A Davos, derrière les bonnes intentions, la défense de "l'ordre économique" établi (expert)

"Il y a des limites au pouvoir" de "Davos", estime Jean-Christophe Graz, professeur de relations internationales à l'Université de Lausanne. Pour lui, le Forum du même nom, qui s'ouvre lundi, est un "club" défendant ses intérêts économiques, sans justifier pour autant les fantasmes complotistes.

Le Forum économique mondial (WEF) est connu du grand public sous l'appelation "Forum de Davos", du nom de la station de ski où cet organisme privé réunit chaque année l'élite économique et politique mondiale. Cette année, la réunion se déroulera de lundi à vendredi en format entièrement virtuel.

Q: Dans le documentaire "Hold-Up", le forum de Davos est accusé de vouloir asservir la population mondiale. Comprenez-vous que ce club élitaire continue d'alimenter les fantasmes complotistes ?

R: "Bien sûr qu'il y a de l'influence à Davos, vu que ce sont des gens de pouvoir qui s'y retrouvent, mais il faut voir les limites du pouvoir de Davos, car il faut quand même traduire les décisions qui sont prises dans le cadre des institutions existantes, en termes juridiques et normatifs. Il ne suffit pas que cinq chefs d'Etat et de gouvernement se mettent d'accord pour que ça marche ! Si on donne trop de crédit au pouvoir de Davos, on entre dans une théorie de complot".

Q: Le discours des organisateurs du WEF a parfois des accents surprenants. Par exemple, son fondateur Klaus Schwab appelle à "repenser le capitalisme", affirme que le "néo-libéralisme" est mort et que les inégalités sont préoccupantes. Est-ce nouveau ?

R: "Ça fait trente ans que c'est comme ça, ça fait partie du fonctionnement même. Le Forum a un visage public, il affirme être là pour penser l'intérêt général, être au service de l'amélioration de l'ordre mondial, qu'il y a une responsabilité des élites vis-à-vis du climat ou des inégalités.

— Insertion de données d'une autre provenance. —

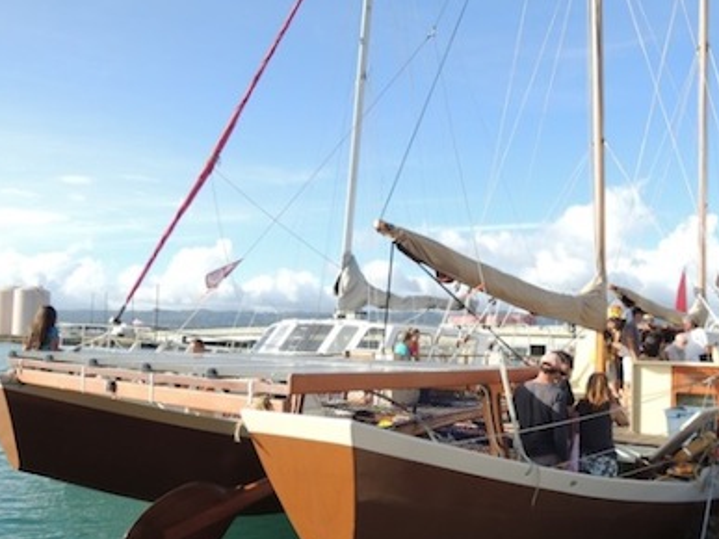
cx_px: 412
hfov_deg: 58.1
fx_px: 644
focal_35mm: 31
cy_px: 334
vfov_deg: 45.1
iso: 100
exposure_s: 1/800
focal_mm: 4.3
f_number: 2.8
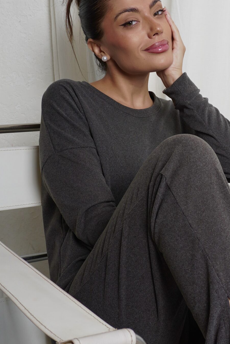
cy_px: 179
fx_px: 574
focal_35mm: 60
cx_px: 148
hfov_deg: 22.6
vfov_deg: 33.4
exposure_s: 1/160
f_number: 5.6
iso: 160
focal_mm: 21
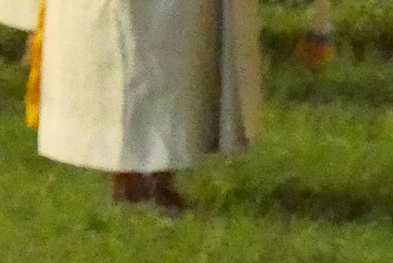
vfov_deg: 2.4
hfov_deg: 3.4
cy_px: 366
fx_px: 6370
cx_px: -991
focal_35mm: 583
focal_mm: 36
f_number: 5.6
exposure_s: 1/80
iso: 12800
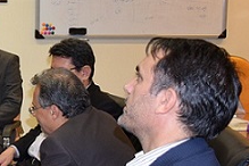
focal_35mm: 97
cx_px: -148
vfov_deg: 14.1
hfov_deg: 18.2
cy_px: 85
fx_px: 671
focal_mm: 18
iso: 800
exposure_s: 1/60
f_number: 4
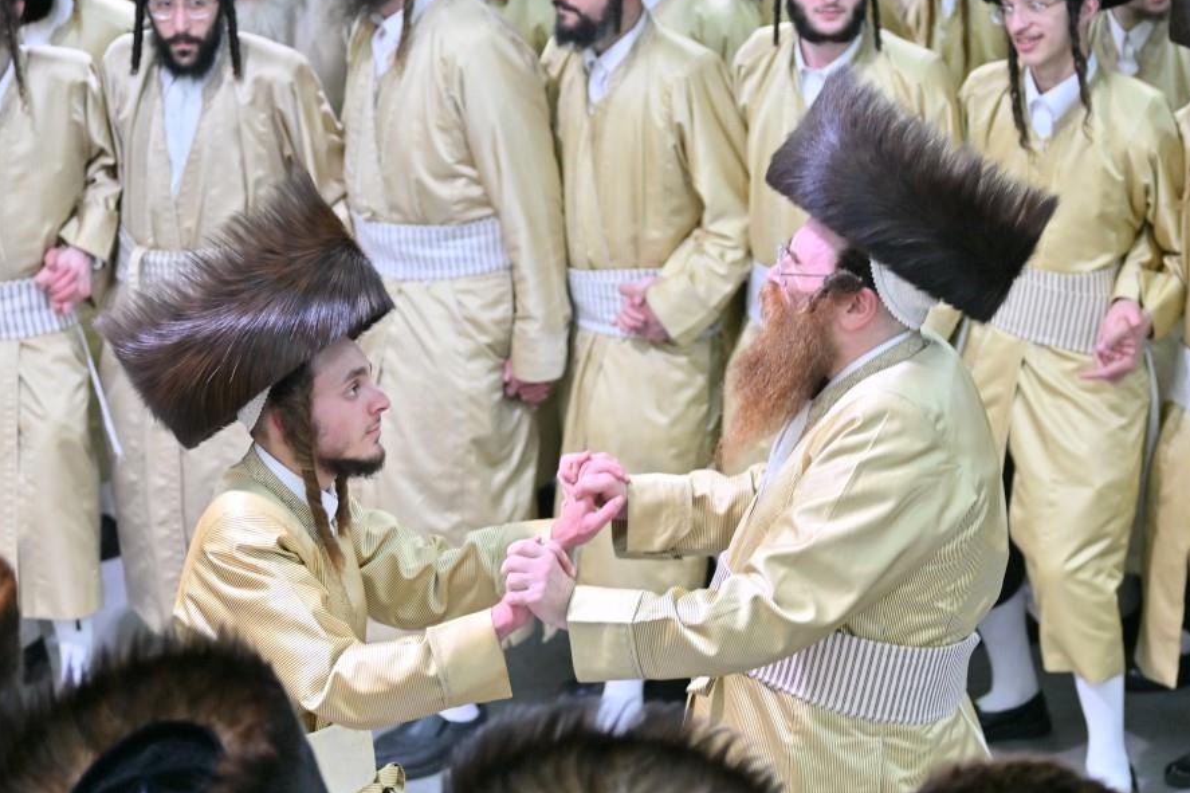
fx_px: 4693
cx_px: 684
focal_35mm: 142
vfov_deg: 9.7
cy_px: 394
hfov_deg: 14.4
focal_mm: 82
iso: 400
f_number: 2.8
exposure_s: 1/200
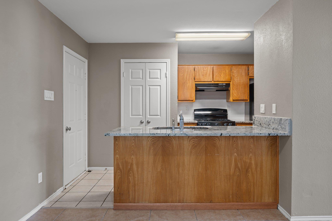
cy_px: 110
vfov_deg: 57.1
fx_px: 203
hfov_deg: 78.6
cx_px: 166
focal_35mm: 22
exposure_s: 1/1.67
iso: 100
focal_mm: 22
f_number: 8
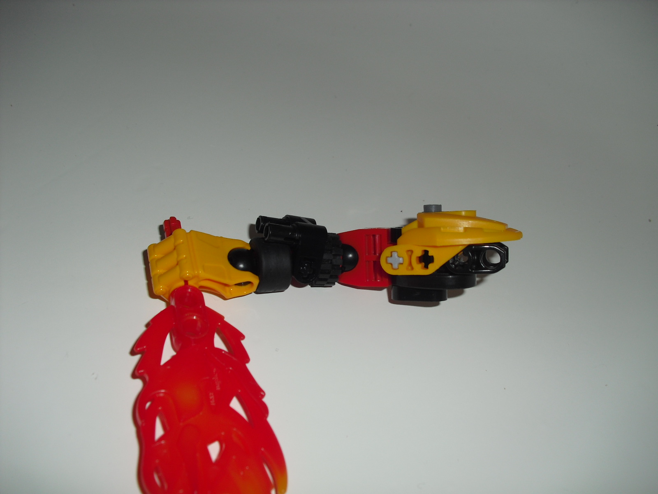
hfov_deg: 51.4
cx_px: 329
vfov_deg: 39.7
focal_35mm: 36
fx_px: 684
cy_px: 247
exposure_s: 1/60
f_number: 3.1
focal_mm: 6.3
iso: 64
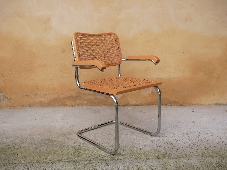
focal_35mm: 40
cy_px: 85
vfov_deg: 36.0
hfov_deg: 46.8
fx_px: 262
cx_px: 114
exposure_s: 1/400
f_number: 3.2
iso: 200
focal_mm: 20
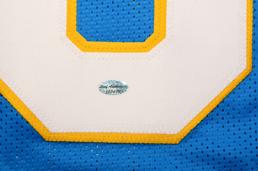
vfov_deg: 8.7
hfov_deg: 13.1
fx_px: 1126
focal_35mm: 158
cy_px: 86
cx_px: 129
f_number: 22
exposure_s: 1/160
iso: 200
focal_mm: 105
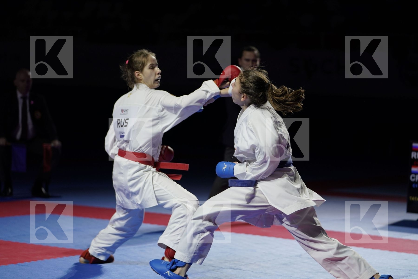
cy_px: 140
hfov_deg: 18.8
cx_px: 209
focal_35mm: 109
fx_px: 1266
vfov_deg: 12.6
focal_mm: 109
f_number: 2.8
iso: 640
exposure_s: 1/1000
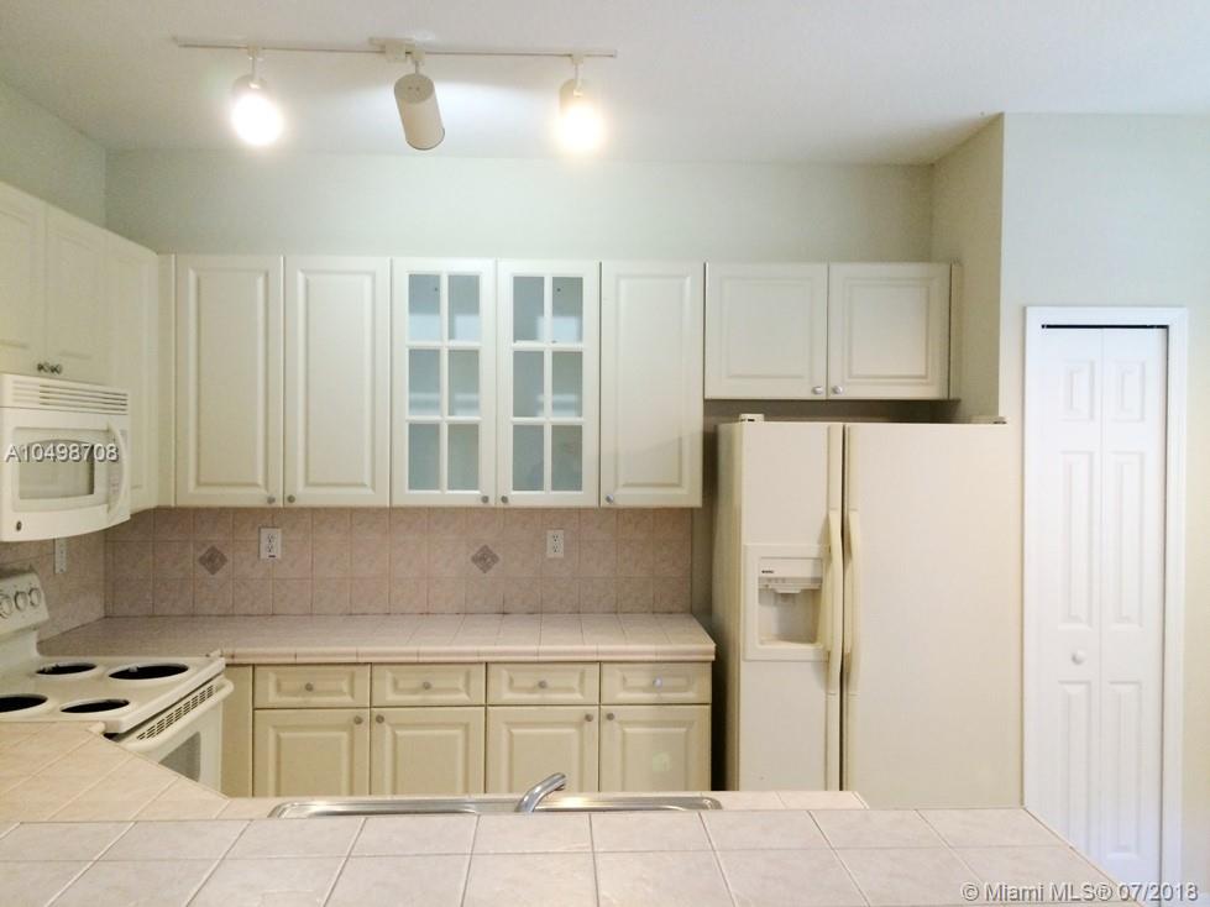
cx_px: 605
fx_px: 1014
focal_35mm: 29
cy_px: 454
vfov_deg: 48.2
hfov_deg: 61.7
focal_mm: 4.15
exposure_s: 1/30
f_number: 2.2
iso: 160
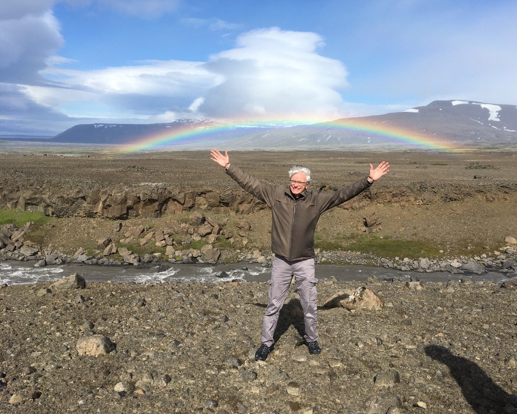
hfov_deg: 57.1
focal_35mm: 31
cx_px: 282
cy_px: 209
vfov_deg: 47.1
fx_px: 474
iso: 25
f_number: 2.2
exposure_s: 1/2079
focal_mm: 4.15
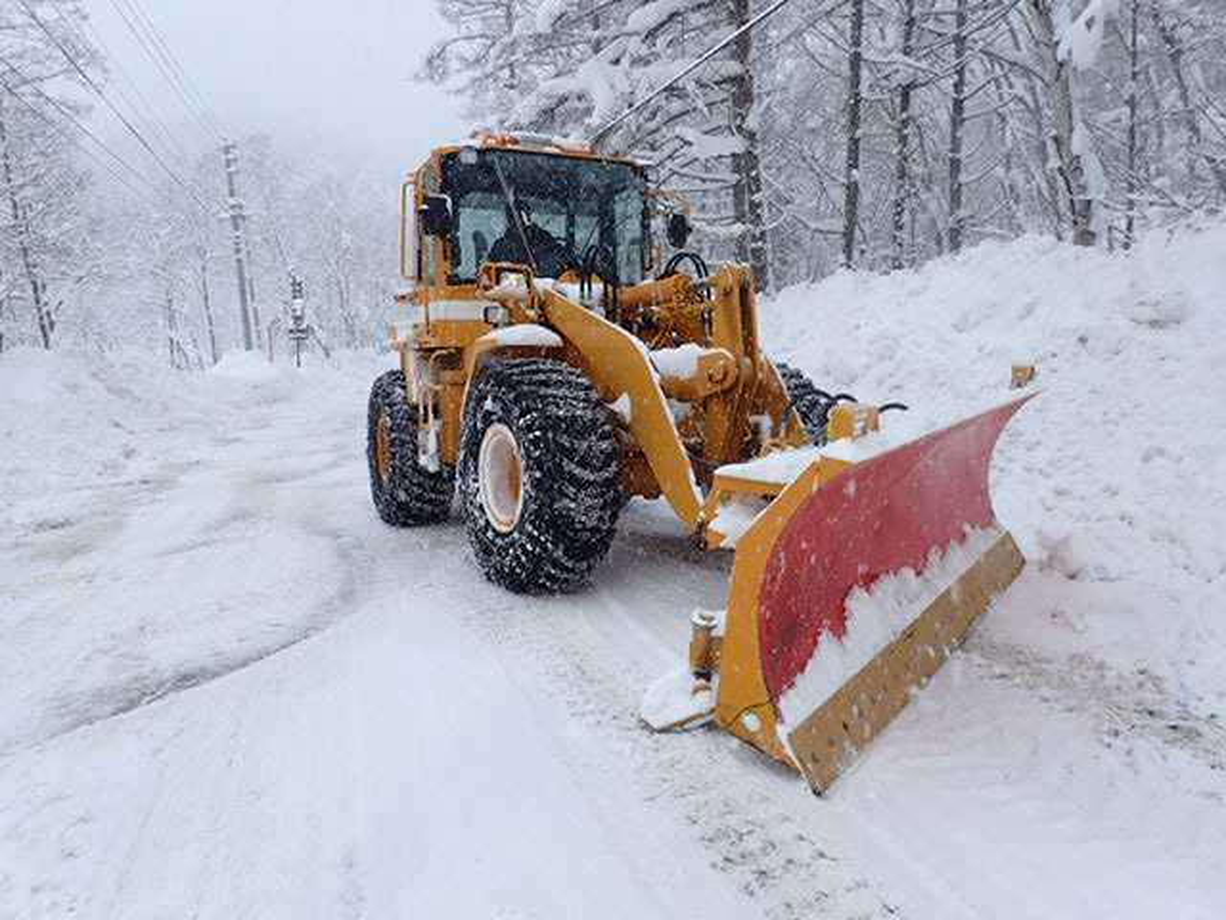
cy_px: 460
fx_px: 885
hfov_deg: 69.4
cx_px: 613
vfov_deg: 54.9
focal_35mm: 25
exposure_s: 1/160
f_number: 8
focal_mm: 4.5
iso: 100
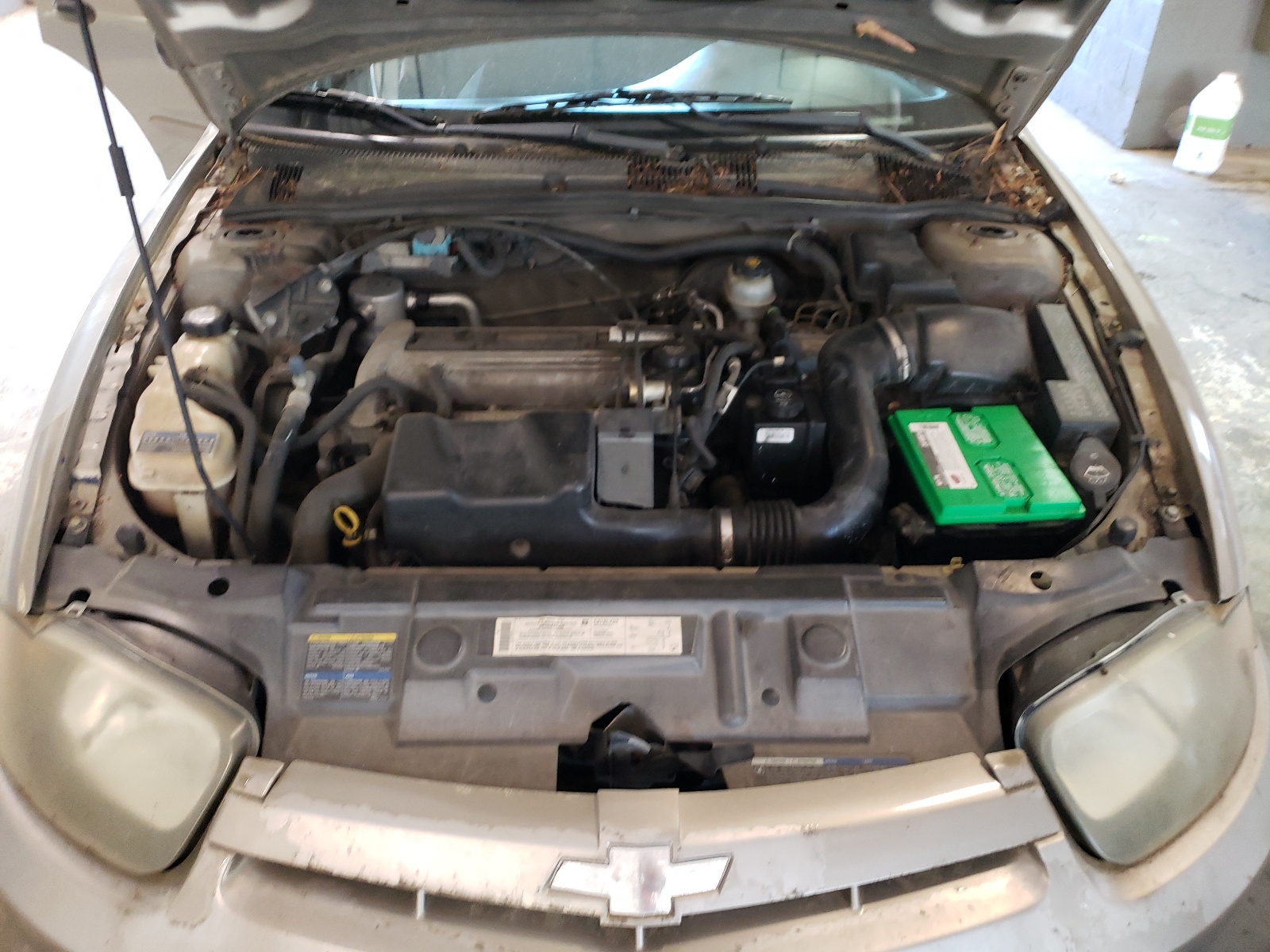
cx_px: 635
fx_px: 954
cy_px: 476
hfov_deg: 67.3
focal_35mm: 26
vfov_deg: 53.1
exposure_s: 1/30
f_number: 1.5
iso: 262
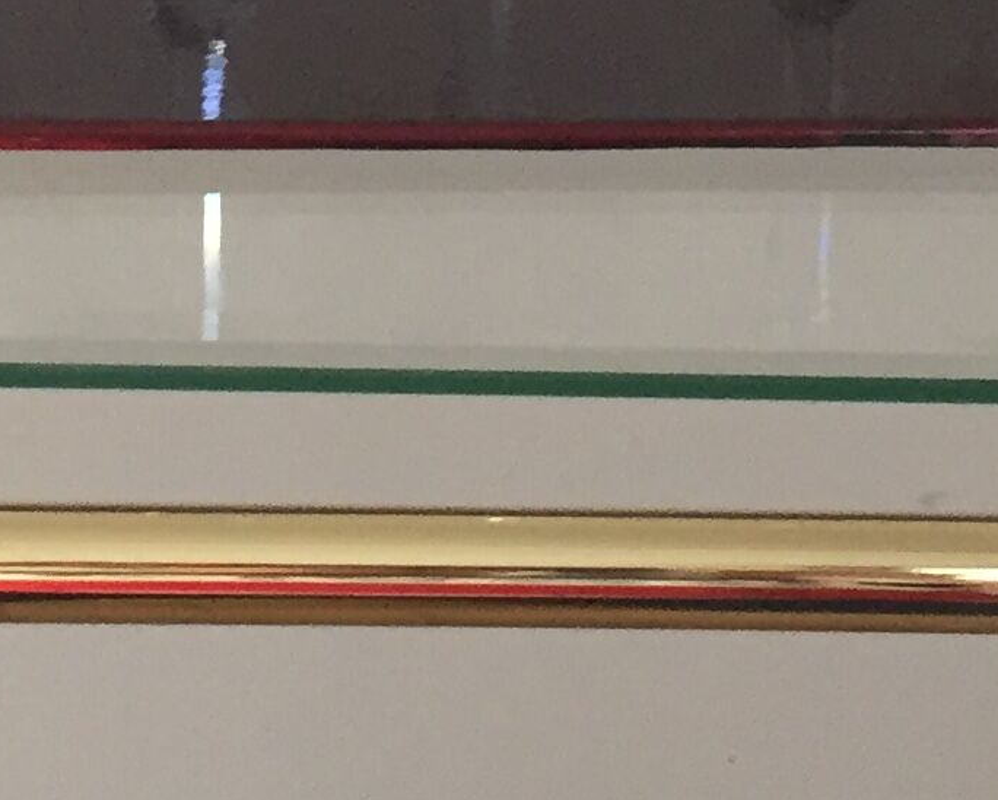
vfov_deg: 10.9
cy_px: -492
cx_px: 336
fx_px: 3990
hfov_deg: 14.2
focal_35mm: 135
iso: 125
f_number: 2.2
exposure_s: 1/33
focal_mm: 4.15
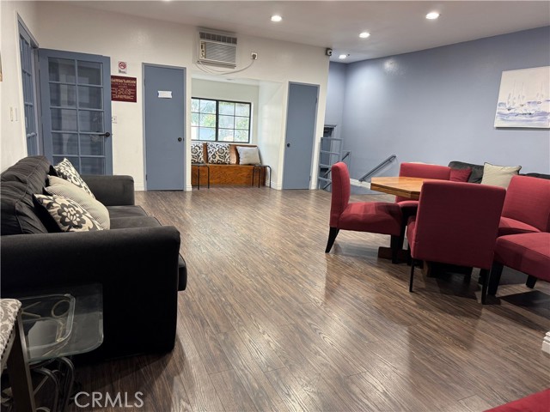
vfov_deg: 56.8
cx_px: 275
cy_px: 206
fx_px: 381
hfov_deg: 71.6
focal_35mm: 24
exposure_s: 1/60
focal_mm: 6.76
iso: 320
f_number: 1.78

Mais ça reste un club exclusif où tout le monde n'est pas admis; en outre, ce discours permet d'avoir un agenda réformiste assez ambitieux, mais sans remettre en question cet ordre économique où les décisions des grandes entreprises cotées en Bourse sont définies par des actionnaires qui visent une rentabilité maximale à court terme.

C'est la limite de ce type de discours supposé progressiste, alors qu'il y a des solutions relativement simples pour inverser cette tendance d'accroissement des inégalités, au niveau de la fiscalité des entreprises, qui peut être plus pointue, de la fiscalité des transactions boursières ou encore de la fiscalité sur les héritages: c'est le moment pour rétablir un peu de justice, surtout pour les grosses fortunes".

Q: Le président chinois Xi Jinping sera la vedette de cette édition. Comment expliquez-vous cet intérêt de la Chine pour Davos ?

R: "Sous Donald Trump, les Chinois se sont saisis de Davos pour donner une visibilité à leur prétention à être un pouvoir respectable et à incarner une mondialisation responsable. L'intérêt du pouvoir chinois est de se présenter comme une alternative crédible de la mondialisation, en particulier auprès de tous les pays avec lesquels Pékin est en train d'établir des relations durables dans le cadre du projet des Nouvelles routes de la soie ou en Afrique.

A l'inverse, avant Donald Trump, seul Bill Clinton s'y était rendu, les autres considérant qu'un président américain était au-dessus de ça, qu'il n'avait pas besoin d'aller à Davos pour rencontrer qui il veut. Mais Trump (qui s'y est rendu à deux reprises, ndlr) a considéré que c'était l'espace idéal pour mettre en place sa politique transactionnelle, car Davos, ce n'est pas seulement une vitrine publique, mais aussi un lieu où faire avancer des dossiers, jouer de son influence...

Le Palais des congrès n'est d'ailleurs pas le lieu qui importe, ce sont les hôtels, et à cet égard le forum est avant tout un hôtelier, qui fait gagner du temps car il est régi, comme dans la tragédie grecque, par la règle des trois unités: de lieu, de temps et d'action".